Nie można niestety popaść w zachwyt nad ideałem naszego organizmu, bo w wyższych stężeniach RFT są naprawdę destrukcyjne. Mają one zdolność do utleniania białek. Nadtlenki białek są oczywiście usuwane przez organizm, jednak w miarę starzenia się organizmu, aktywność proteolityczna spada i zmienione formy białka mają potencjał do gromadzenia się w organizmie. Utlenianie białek może prowadzić również do zmiany ich budowy, przez co tracą swoją funkcję, chociażby jako enzymy.  Reakcje rodnika hydroksylowego oraz tlenu z kwasami nukleinowymi mogą prowadzić do uszkodzenia zasad purynowych i pirymidynowych, reszt cukrowych lub do rozerwania wiązań fosfodiestrowych łączących nukleotydy. Prowadzi to do pęknięć nici kwasów nukleinowych. DNA mitochondrialne jest bardziej podatne na uszkodzenia, ponieważ wszystkie reakcje oddychania komórkowego zachodzą w tym organellum. Jest jeszcze wiele innych destrukcyjnych reakcji dla naszego organizmu, między innymi z utlenianiem lipidów etc.


http://dermestetic.pl/poradnik/wplyw-wolnych-rodnikow-na-starzenie-sie-skory.html



Starzenie się organizmu, choroba Alzheimera, a gdzie w tym wszystkim wolne rodniki?

Wysokie stężenie wolnych rodników tlenowych i innych utleniaczy prowadzi do starzenia się organizmu. Przez ich działanie, utlenione składniki komórki gromadzą się w organizmie, co osłabia mechanizmy naprawcze i systemy degradujące uszkodzone cząsteczki. Narządem najbardziej wrażliwym na uszkodzenia oksydacyjne jest mózg. Zużywa on duże ilości tlenu, NNKT i zawiera stosunkowo duże stężenie jonów metali ciężkich. Sam też nie ma jak się bronić, ponieważ nie zawiera dużo substancji o charakterze antyoksydacyjnym. Za duże wydzielanie reaktywnych rodnikowych form tlenu ma wpływ na komórki nerwowe i prowadzi do ich destrukcji, tutaj można powiązać to z chorobą Alzheimera.  

Spadek aktywności systemów antyoksydacyjnych (enzymatycznych i cząsteczkowych) może prowadzić do osłabienia systemu antyoksydacyjnego, które często obserwuje się w procesach starzenia i neurodegeneracji. Jako uzupełnienie poziomu antyoksydantów, których nie potrafimy wytworzyć, sugeruje się przyjmowanie witaminy A, witaminy C czy witamina E. Być może jest to sposób na  kompensowanie osłabionego działania systemu antyoksydacyjnego.

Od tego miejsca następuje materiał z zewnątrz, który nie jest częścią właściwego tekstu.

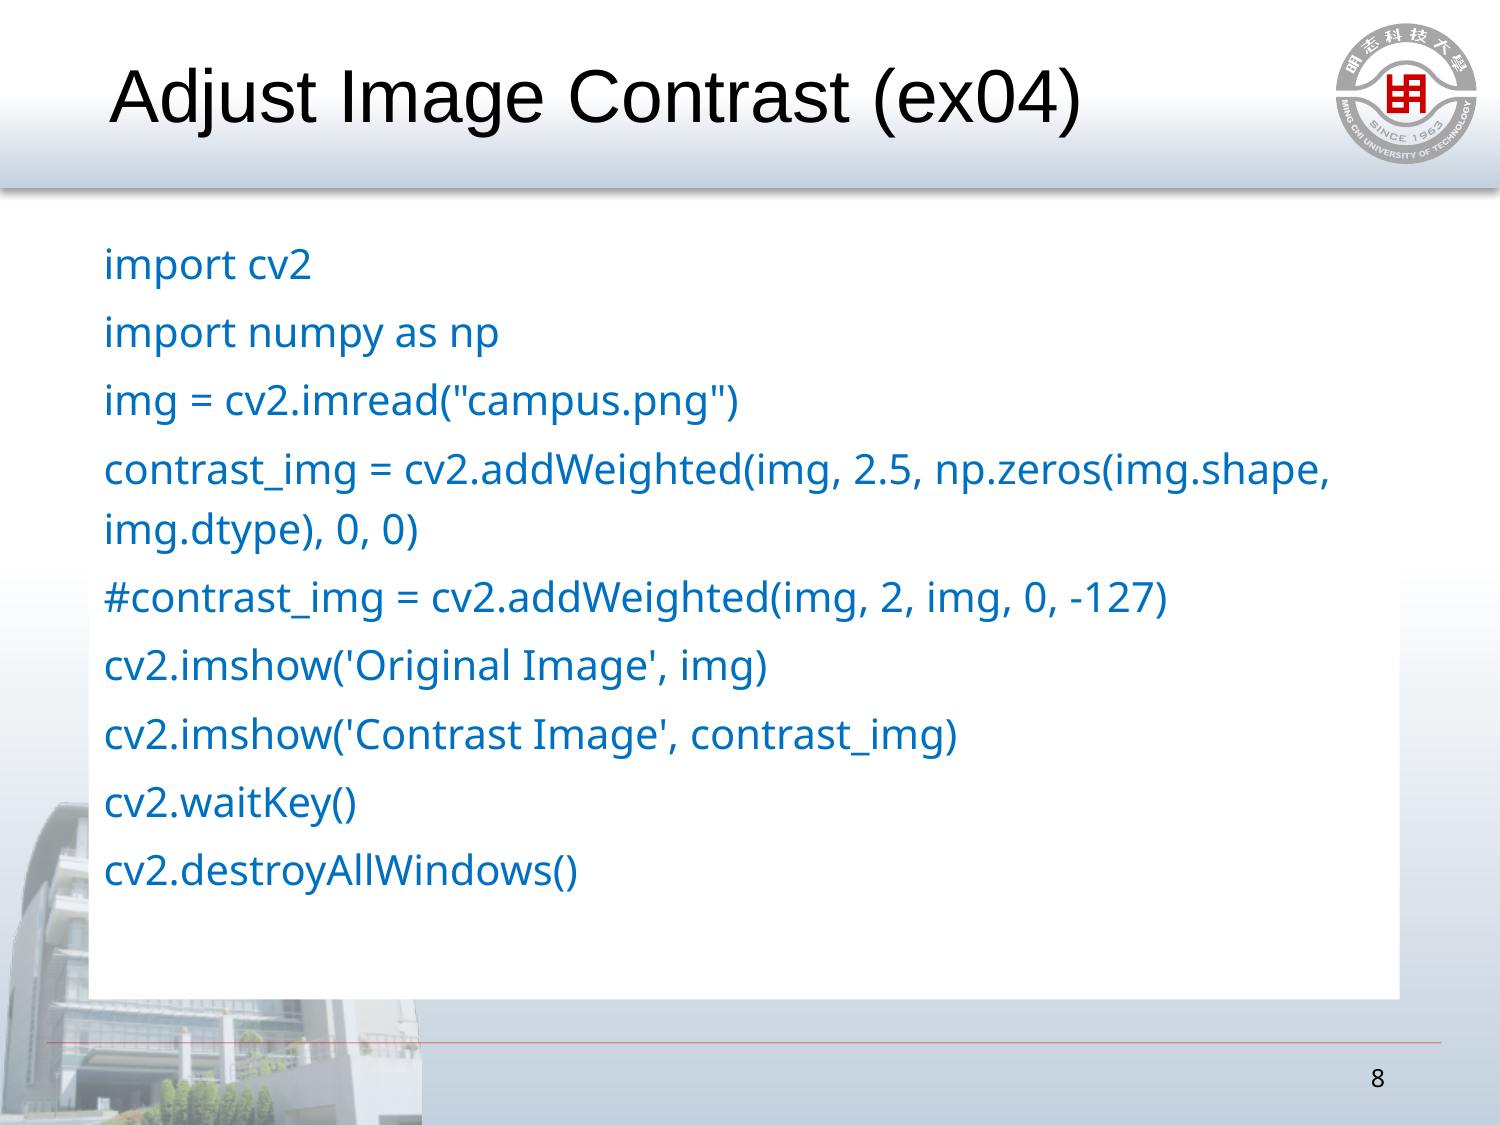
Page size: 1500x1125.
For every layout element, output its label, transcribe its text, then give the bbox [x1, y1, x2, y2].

Jako konkluzję, przetłumaczmy sobie zdanie, które ułożyłam na początku artykułu i spójrzmy na nie krytycznie. Wolne rodniki wpływają na stres oksydacyjny – tylko antyoksydanty mogą temu zapobiec. Wolne rodniki wpływają na stres oksydacyjny, same go nawet tworzą. Tak, tylko antyoksydanty mogą temu zapobiec. Uważam, że nie powinniśmy demonizować wolnych rodników, bo oprócz destrukcyjnego działania, naprawdę są one nam potrzebne.